The Lurie–Houghton telescope is a catadioptric telescope. Lurie modified the original design by Houghton by adding a diagonal mirror to direct the focused light outside the telescope tube as in a Newtonian telescope. The Houghton design was patented on May 30, 1944. Instead of the fairly hard to make Schimdt and Maksutov corrector lenses, the corrector for the Lurie–Houghton is relatively easy to make. It consists of two lenses, a positive and a negative, at the front of the telescope which sets the size of the aperture. All lens and primary mirror surfaces are spheroidal which eases construction. These lenses are relatively thin, though not as thin as the Schmidt corrector. With a good antireflection coating, light loss and reflections are minimal.
Each surface of the lenses in the corrector creates a degree of freedom to correct optical aberrations. There are enough degrees of freedom to correct for spherical aberration, coma, and field curvature. The total power of the Houghton corrector lens is by definition zero. It is used in the path of the incoming light rays, which are parallel, so the residual chromatic aberration is essentially zero. The Houghton corrector can be made of the same type of glass (usually BK7) which reduces cost. The design tolerances are very modest compared to e.g., Maksutov telescopes.
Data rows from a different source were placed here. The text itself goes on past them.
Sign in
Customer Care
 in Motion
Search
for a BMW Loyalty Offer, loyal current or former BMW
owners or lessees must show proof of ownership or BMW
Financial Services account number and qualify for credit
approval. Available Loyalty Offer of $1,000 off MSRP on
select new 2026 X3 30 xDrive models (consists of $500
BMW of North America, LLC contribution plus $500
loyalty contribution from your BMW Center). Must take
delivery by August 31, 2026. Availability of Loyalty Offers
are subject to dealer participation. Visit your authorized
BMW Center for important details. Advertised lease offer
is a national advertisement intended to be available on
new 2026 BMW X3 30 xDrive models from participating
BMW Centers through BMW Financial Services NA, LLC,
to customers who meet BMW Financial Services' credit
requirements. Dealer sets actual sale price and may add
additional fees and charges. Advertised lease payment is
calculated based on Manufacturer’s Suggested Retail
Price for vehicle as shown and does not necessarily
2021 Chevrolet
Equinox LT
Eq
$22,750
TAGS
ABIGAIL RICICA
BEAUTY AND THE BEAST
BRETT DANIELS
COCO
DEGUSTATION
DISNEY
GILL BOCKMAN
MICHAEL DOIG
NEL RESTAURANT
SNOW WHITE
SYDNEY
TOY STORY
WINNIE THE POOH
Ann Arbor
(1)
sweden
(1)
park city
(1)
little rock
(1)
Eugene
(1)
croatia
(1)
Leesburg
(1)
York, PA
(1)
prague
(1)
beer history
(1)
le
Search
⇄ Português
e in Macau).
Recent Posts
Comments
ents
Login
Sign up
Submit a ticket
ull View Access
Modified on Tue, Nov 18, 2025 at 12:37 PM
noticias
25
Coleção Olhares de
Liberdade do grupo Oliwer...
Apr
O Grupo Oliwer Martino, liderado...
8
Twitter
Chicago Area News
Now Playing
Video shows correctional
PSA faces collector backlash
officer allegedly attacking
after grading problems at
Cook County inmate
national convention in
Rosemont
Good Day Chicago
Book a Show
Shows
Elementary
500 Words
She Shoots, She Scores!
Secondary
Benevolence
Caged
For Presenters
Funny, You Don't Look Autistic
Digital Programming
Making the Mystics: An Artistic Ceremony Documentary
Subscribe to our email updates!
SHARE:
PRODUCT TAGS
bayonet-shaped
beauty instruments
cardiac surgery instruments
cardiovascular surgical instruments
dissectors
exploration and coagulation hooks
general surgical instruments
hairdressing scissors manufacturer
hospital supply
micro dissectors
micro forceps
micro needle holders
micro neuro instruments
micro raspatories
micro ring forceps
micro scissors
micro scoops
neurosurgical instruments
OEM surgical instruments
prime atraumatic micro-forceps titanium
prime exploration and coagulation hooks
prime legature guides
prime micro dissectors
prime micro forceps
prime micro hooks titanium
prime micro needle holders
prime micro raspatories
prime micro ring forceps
There are two types of correctors, symmetric and asymmetric. In the symmetric version R1=-R3, R2=-R4 which allows for interferometry testing of the surfaces against each other. However, the correction is slightly worse than the asymmetric corrector with four different radii. The following figure presents the equations necessary to design the corrector. Note that in these equations D is not the diameter of the primary mirror. Instead, it is the distance from the mirror to the corrector as a fraction of the focal length of the mirror.
The Lurie–Houghton uses a spheroidal primary mirror unlike the paraboidal mirror used in the Newtonian telescope. A spheroidal mirror is much easier to make because the entire surface appears to evenly black out when tested with a Foucault tester. In the Houghton and the Lurie–Houghton, the radius of curvature of the primary mirror is slightly less than that of the total system. The diameter of the primary mirror should be larger than the aperture set by the corrector to avoid vignetting.
The secondary mirror in the Lurie–Houghton is comparable to the secondary mirror in a Newtonian telescope. An advantage of the Lurie–Houghton over the Newtonian is that the secondary mirror can be mounted to one of the corrector lenses thus eliminating the spider mount. This eliminates diffraction of the incoming light that is caused by the vanes of the spider mount.